The effectiveness of the use of bone marrow cells (CMC) in the treatment of experimental tuberculosis was investigated. It was shown that transplantation of allogeneic bone marrow cells from AKR mice resistant to tuberculosis to C57BL/6 mice sensitive to tuberculosis and infected with mycobacterium strain H37Rv significantly prolonged the life of infected experimental animals and reduced the number of mycobacteria seeded from organs compared with untreated animals. The study of humoral immunity showed that the introduction of allogeneic bone marrow cells leads to nonspecific polyisotypic stimulation of anti-tuberculosis antibodies, which is important in creating a protective humoral background. There was also a pronounced production of IgG2a antibodies in comparison with the level of IgG1 antibodies during therapy with bone marrow cells, which indicates the presence of a Tb1 response, which is clearly protective in tuberculosis. A high level of IgG2a antibodies correlated with a high level of a specific cellular immune response, assessed by a delayed-type hypersensitivity reaction (HRT).

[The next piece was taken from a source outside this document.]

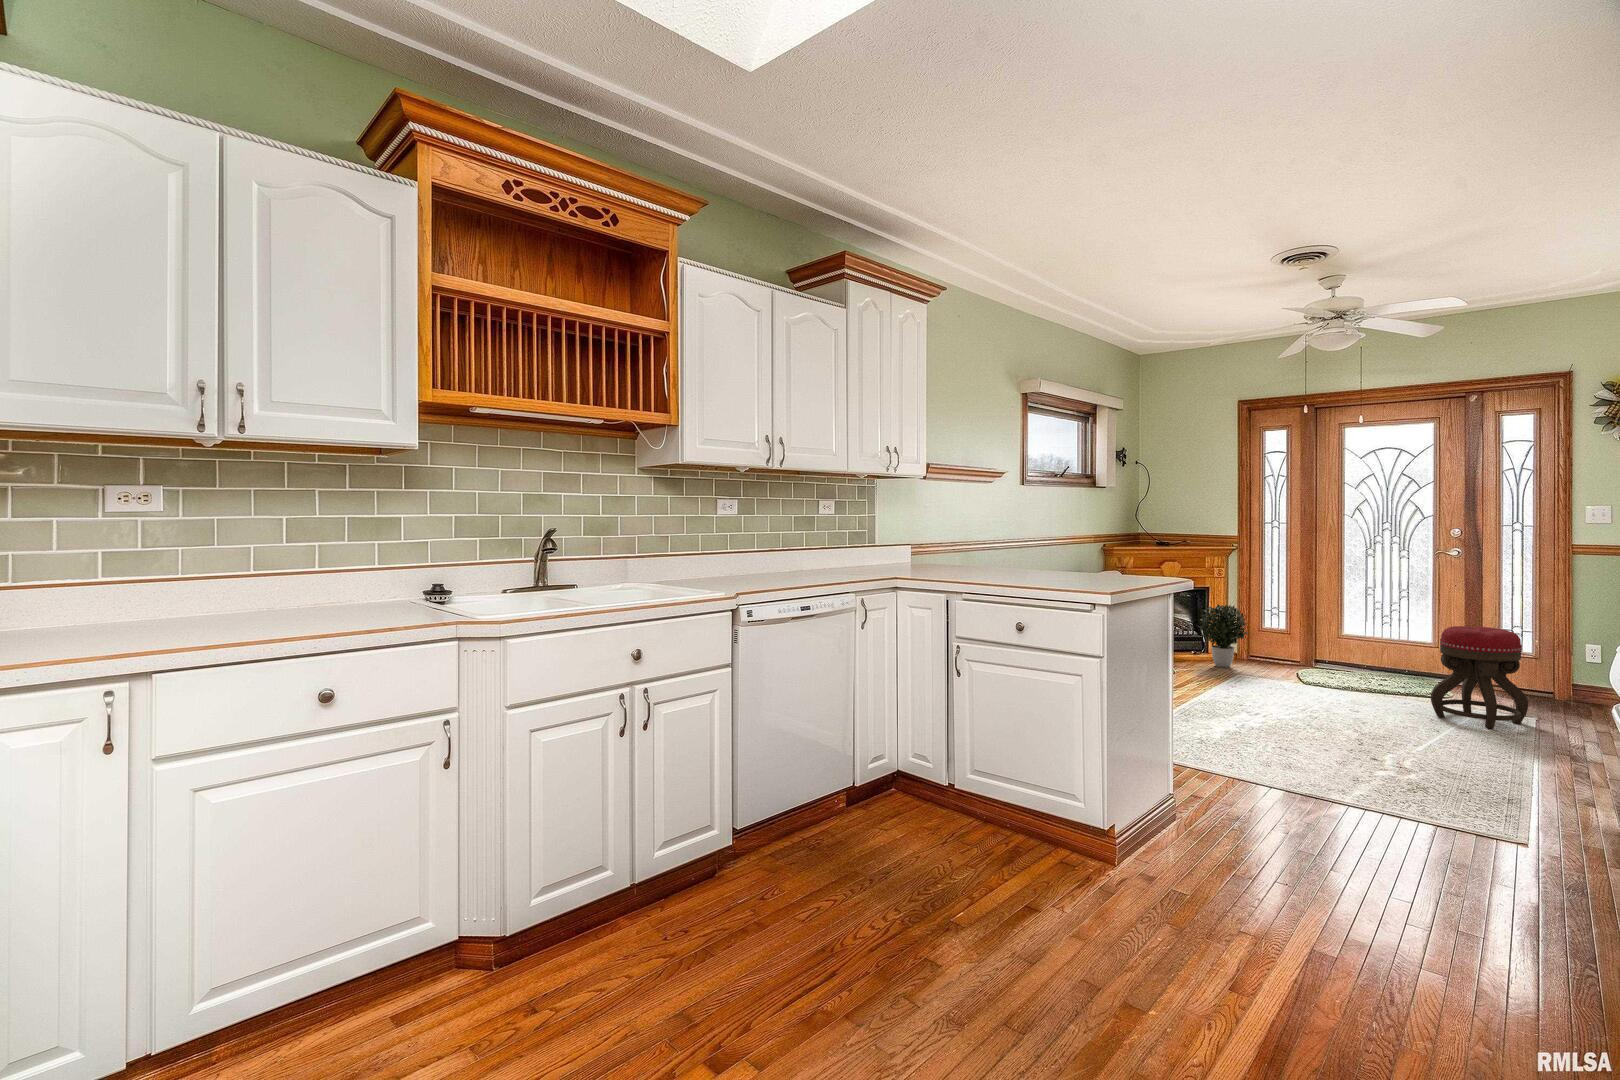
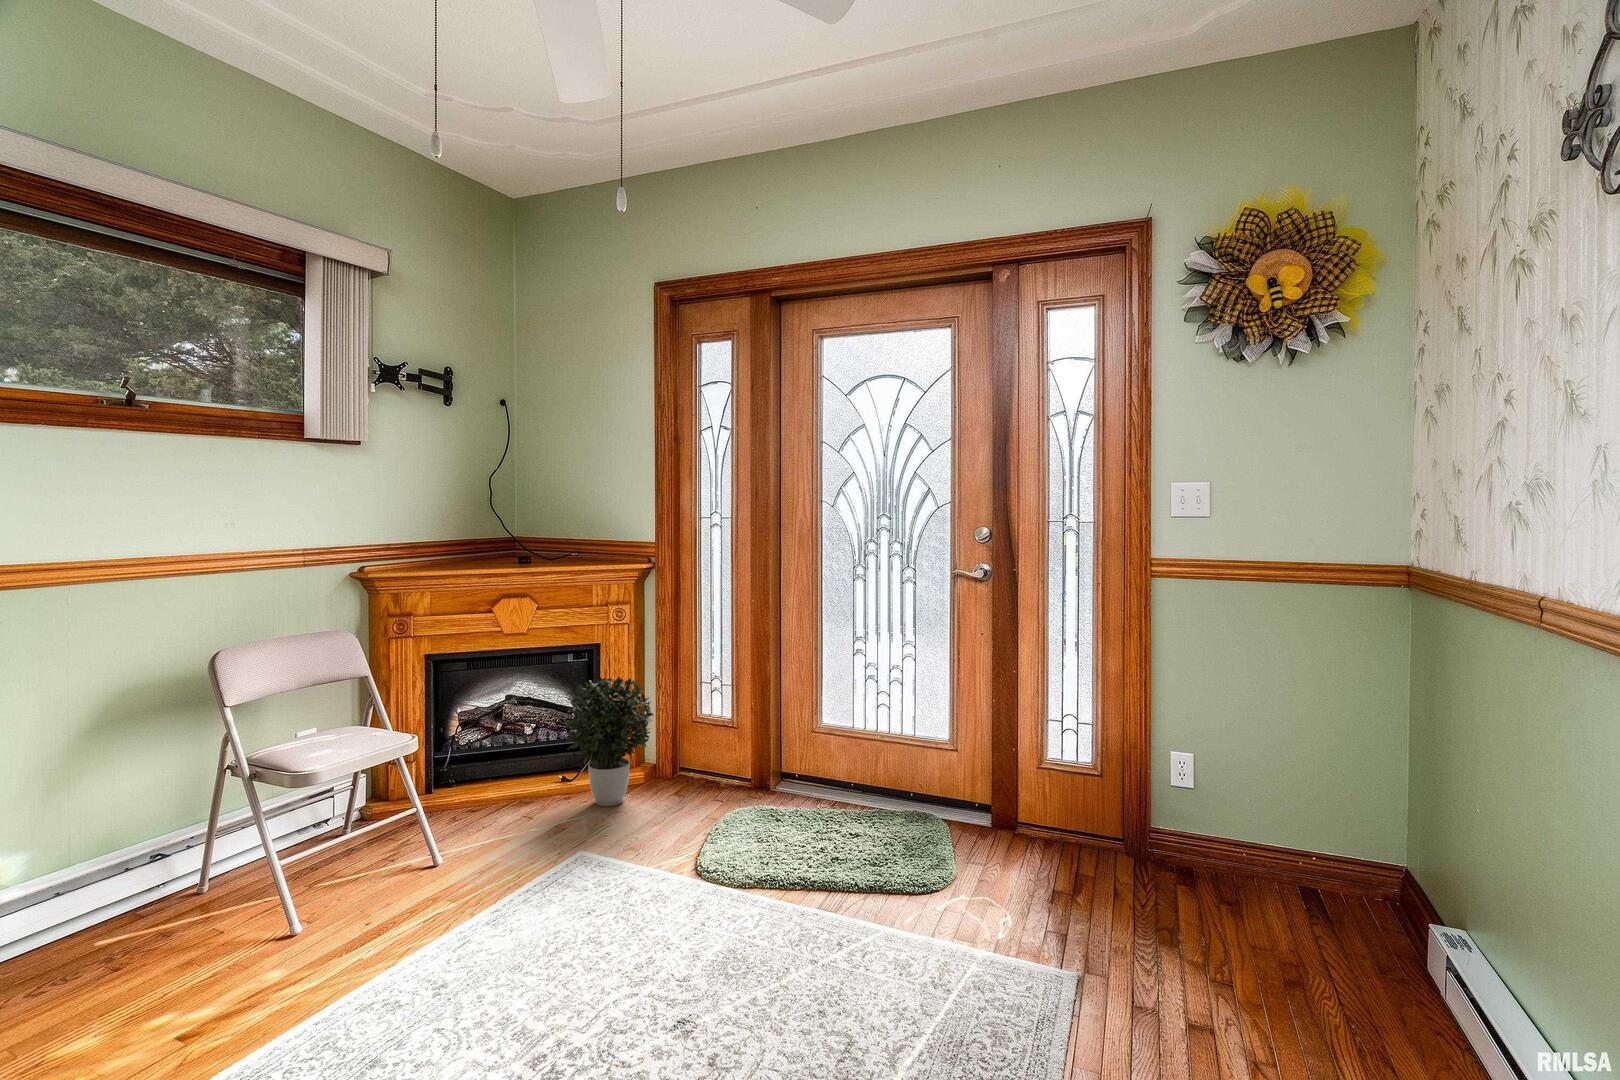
ottoman: present [1431,626,1528,729] -> none [894,746,1083,1037]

It has been shown that hematopoietic stem cells (SCCS) are involved in the physiological and reparative regeneration of non-hematopoietic tissues and organs through transdifferentiation and/or cell fusion. In this regard, it seems interesting to evaluate the kinetics of bone marrow CCM in severe trauma. Three experimental models were used in the study: injury to mice followed by uneven irradiation in lethal doses with 1/2 shin screening (A), irradiation of mice in lethal doses followed by transplantation of bone marrow cells from injured mice (B), injury to mice followed by irradiation in sublethal doses (C). The migration of CCM was assessed by registering hematopoietic colonies growing on the spleen of irradiated mice from endo- or exogenous SCCS. In experimental models A and B, it was shown that a significantly larger number of endocolonies are formed in the spleens of injured mice in comparison with mice of control groups. In the experimental model B, it was shown that the bone marrow of injured mice contains a significantly smaller number of CCM capable of migration. Based on the results obtained, it was concluded that severe polytrauma induces CCM migration in mice.

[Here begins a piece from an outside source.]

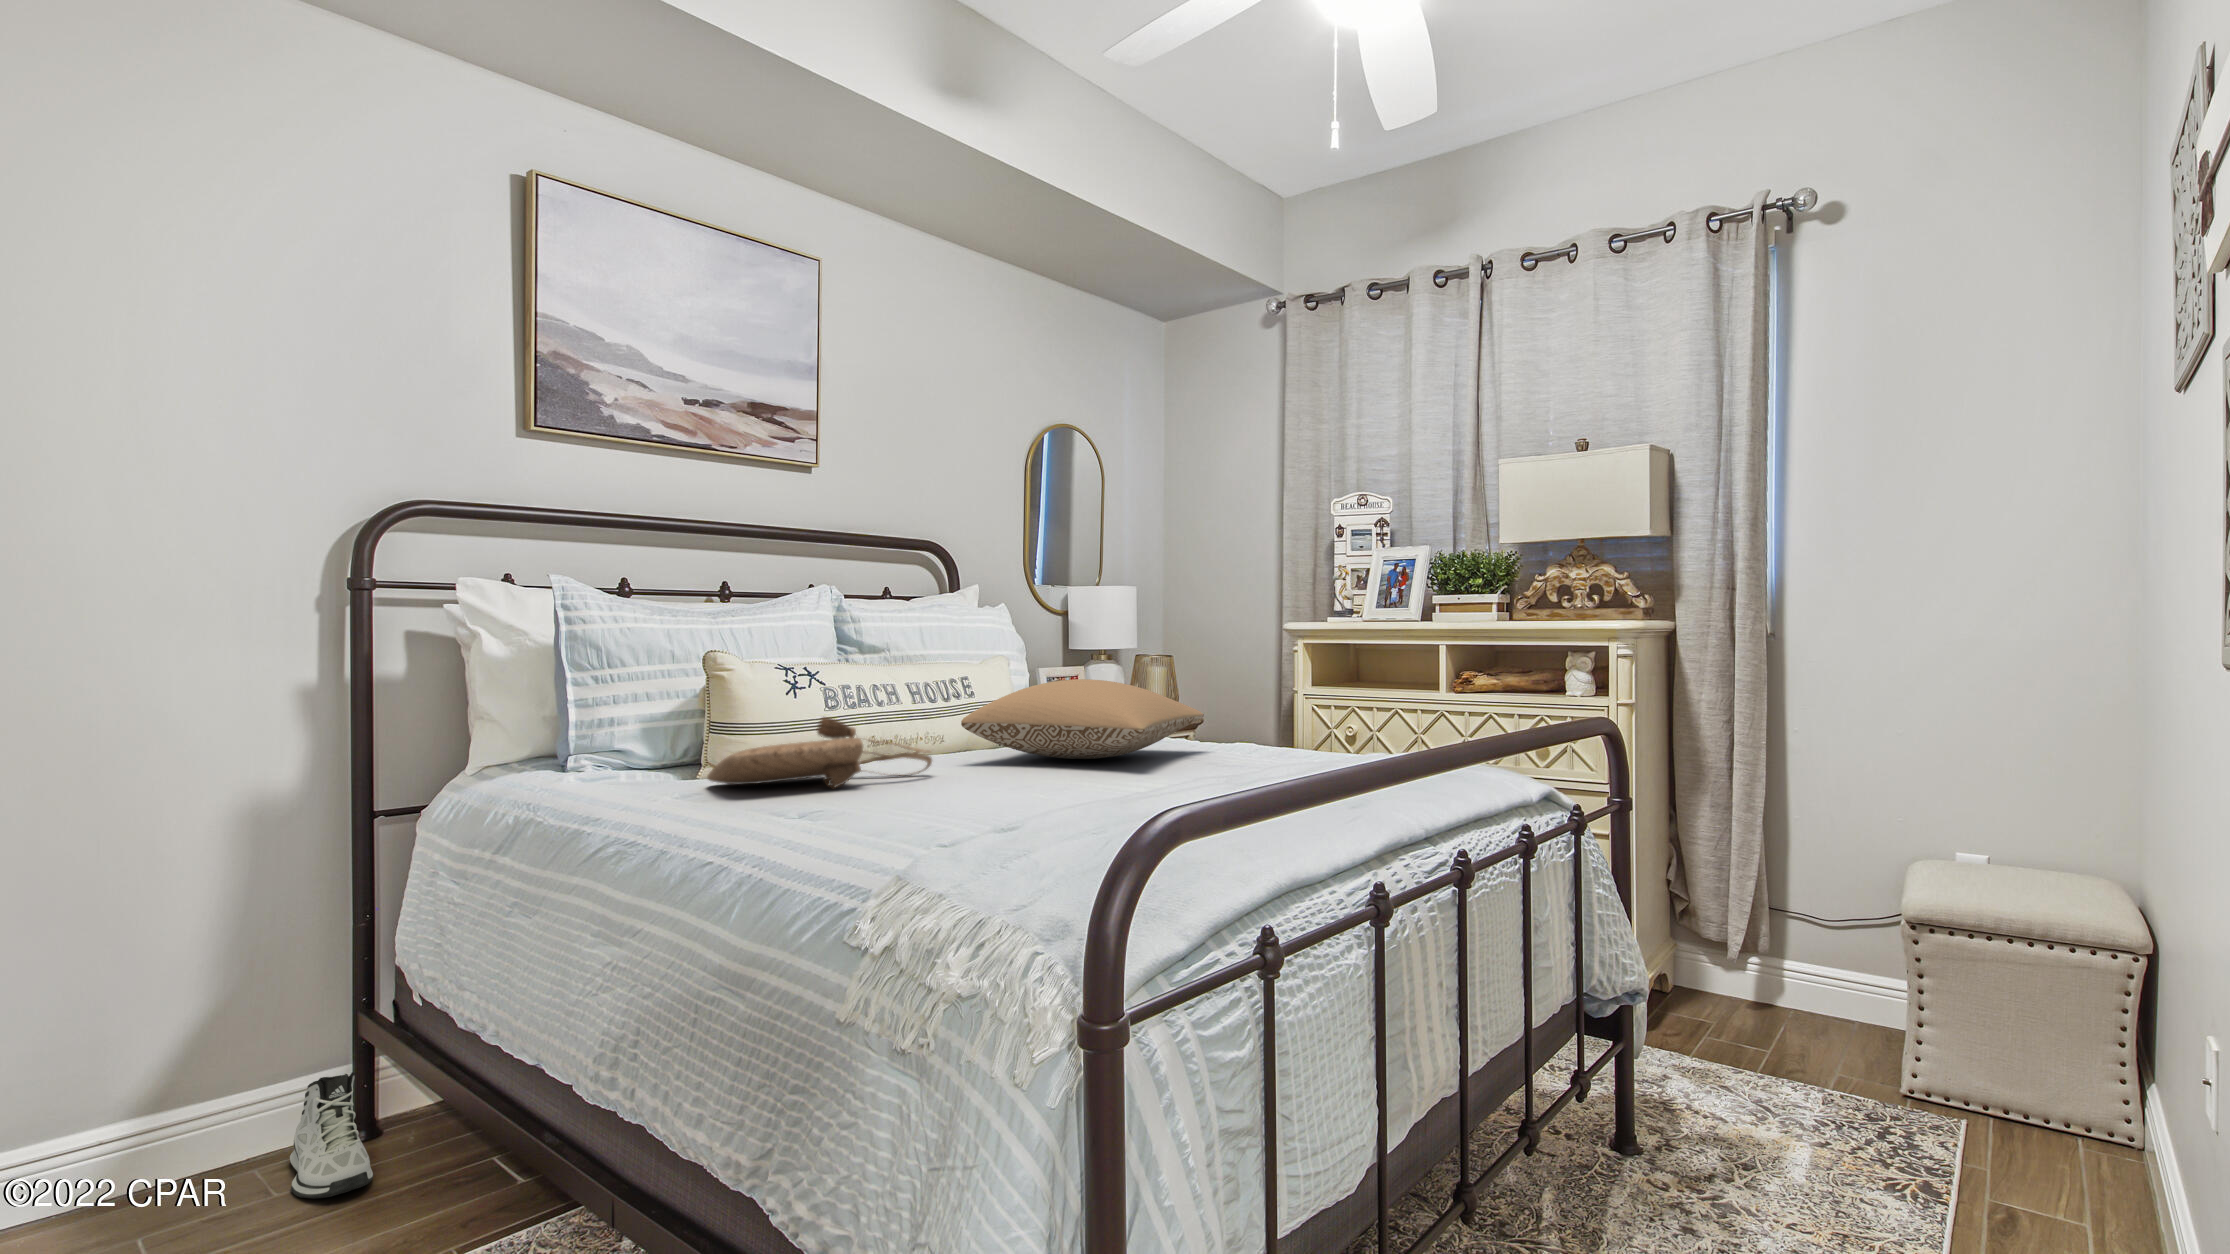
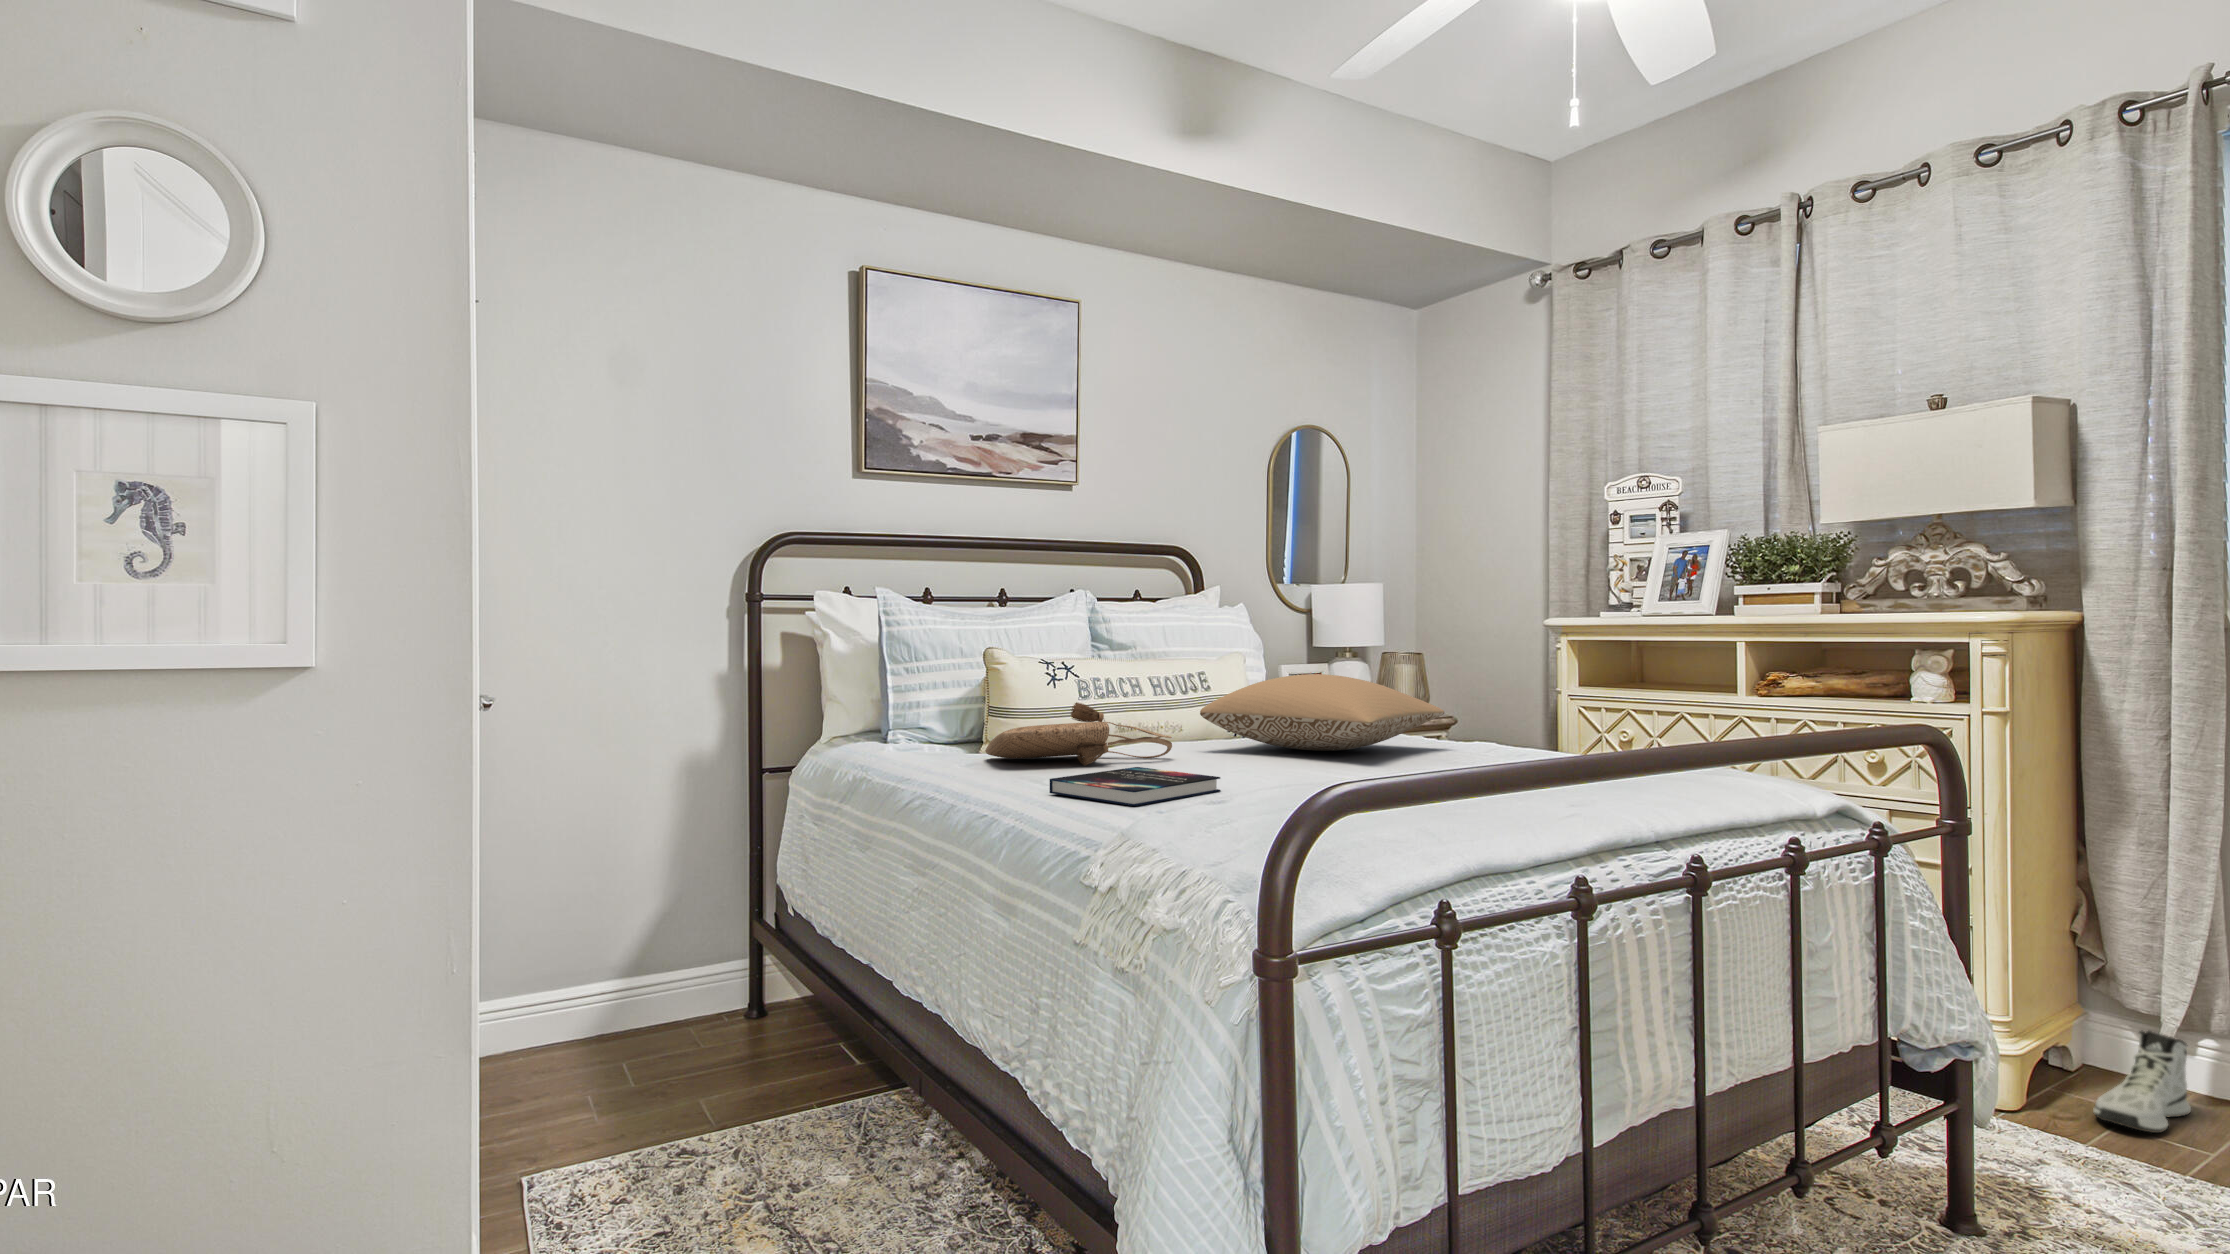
hardback book: none [798,789,999,839] -> present [1050,767,1220,806]
sneaker: present [290,1072,373,1199] -> present [2093,1031,2191,1133]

Nowadays, hundreds of experimental and clinical studies are devoted to the problems of stem cells [SC], both embryonic and tissue origin. Interest in this arose in connection with the comprehension and the possibility of reproducing two main qualities of SC: the ability to reproduce themselves for a long time and their multipotency, i.e. the ability to differentiate into any cell of the body. The first quality makes it possible to accumulate SC in culture. Secondly, it inspires with its allure the treatment of a very wide range of diseases, injuries, heart attacks, nervous and endocrine disorders, including diabetes. Tissue cloning removes all incompatibility problems during transplants.

Umbilical cord blood (PC) is used as a source of hematopoietic stem cells (HSCs) for transplantation in the treatment of a number of hematological and hereditary diseases.

The article presents an overview of the main cellular preparations for the correction of skeletal tissues in the interests of patients with traumatic orthopedic and maxillofacial profile. The analysis of ways to create such drugs is carried out.